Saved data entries
___

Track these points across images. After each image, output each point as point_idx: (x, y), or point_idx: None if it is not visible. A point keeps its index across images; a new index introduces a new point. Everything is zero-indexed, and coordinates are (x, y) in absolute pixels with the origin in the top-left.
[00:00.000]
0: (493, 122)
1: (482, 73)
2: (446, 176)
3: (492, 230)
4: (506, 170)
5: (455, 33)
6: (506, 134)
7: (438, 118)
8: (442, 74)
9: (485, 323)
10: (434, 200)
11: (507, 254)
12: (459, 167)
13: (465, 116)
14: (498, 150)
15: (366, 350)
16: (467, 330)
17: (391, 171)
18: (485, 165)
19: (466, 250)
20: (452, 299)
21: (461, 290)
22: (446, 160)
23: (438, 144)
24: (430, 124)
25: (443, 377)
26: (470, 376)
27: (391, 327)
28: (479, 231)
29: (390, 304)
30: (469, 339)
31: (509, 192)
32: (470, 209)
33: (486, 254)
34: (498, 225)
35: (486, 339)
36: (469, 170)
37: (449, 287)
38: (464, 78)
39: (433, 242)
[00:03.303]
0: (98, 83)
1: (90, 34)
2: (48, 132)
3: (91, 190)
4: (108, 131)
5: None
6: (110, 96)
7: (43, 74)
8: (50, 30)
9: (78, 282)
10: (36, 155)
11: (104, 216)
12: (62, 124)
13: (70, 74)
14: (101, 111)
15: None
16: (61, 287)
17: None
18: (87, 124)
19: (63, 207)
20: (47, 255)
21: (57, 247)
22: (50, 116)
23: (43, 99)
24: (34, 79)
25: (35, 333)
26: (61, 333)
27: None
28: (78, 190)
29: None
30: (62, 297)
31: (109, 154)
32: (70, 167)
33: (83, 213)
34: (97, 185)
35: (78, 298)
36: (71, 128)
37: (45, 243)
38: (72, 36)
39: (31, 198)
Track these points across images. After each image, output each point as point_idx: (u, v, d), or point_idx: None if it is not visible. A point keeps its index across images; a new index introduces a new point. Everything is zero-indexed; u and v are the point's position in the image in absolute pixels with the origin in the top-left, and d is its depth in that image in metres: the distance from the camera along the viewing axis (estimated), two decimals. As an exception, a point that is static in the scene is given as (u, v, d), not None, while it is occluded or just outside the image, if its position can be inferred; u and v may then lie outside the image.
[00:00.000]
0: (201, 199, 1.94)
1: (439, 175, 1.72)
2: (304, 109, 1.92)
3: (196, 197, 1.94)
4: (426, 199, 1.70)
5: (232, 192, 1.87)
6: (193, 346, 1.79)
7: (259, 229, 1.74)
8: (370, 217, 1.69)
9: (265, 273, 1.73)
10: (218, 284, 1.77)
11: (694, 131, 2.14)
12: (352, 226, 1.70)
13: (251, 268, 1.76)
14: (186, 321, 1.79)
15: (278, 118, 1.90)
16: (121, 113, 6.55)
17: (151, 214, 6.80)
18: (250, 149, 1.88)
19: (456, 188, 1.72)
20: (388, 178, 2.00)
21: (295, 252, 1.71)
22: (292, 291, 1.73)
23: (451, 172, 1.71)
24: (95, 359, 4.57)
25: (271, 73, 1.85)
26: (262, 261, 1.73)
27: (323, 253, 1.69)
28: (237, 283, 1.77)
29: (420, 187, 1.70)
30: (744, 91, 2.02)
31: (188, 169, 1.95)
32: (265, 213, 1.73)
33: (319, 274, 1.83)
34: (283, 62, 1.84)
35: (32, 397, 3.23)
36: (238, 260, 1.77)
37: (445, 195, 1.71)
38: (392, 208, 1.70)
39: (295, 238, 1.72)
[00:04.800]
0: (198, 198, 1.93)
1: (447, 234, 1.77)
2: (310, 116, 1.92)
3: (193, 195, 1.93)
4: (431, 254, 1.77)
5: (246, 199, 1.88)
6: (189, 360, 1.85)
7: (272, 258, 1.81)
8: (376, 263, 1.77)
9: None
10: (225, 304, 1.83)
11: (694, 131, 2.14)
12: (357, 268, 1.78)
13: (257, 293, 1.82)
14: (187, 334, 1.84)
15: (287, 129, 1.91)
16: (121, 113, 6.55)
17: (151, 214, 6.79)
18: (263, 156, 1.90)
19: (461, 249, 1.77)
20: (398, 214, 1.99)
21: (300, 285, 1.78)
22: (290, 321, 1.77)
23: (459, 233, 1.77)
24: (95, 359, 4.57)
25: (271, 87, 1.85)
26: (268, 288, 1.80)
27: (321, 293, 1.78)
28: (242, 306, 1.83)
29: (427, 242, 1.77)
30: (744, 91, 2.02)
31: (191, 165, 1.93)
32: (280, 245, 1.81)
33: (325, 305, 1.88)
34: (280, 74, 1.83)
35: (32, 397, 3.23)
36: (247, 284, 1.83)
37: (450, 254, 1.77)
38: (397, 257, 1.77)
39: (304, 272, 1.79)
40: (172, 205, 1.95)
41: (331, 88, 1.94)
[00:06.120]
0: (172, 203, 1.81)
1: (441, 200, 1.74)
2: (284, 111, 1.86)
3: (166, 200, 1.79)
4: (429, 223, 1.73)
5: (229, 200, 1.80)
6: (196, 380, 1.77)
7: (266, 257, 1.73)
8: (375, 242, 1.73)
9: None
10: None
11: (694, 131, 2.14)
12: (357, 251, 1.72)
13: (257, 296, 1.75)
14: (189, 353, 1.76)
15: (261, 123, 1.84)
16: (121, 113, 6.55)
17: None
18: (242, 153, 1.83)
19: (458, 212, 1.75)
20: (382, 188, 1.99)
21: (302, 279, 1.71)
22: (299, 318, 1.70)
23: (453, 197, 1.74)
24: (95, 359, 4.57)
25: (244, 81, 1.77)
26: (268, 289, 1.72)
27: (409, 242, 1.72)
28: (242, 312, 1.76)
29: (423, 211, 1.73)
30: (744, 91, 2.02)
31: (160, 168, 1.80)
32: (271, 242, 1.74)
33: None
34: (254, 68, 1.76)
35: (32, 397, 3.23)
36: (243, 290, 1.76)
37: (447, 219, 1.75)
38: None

___

> Work required
What is needed is an exact repetition of the lines from the first line of the records through the line containing "39: (433, 242)", both ends included, and nothing more.

> Exercise response
Track these points across images. After each image, output each point as point_idx: (x, y), or point_idx: None if it is not visible. A point keeps its index across images; a new index introduces a new point. Everything is zero-indexed, and coordinates are (x, y) in absolute pixels with the origin in the top-left.
[00:00.000]
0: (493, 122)
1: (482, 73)
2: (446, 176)
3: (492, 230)
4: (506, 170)
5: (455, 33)
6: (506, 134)
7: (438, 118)
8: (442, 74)
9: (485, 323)
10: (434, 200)
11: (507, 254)
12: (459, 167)
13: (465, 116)
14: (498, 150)
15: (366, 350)
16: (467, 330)
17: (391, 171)
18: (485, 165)
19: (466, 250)
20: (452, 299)
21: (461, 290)
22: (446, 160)
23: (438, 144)
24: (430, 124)
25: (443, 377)
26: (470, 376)
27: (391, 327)
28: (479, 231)
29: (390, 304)
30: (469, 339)
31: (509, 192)
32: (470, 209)
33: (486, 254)
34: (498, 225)
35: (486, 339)
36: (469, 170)
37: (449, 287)
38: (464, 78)
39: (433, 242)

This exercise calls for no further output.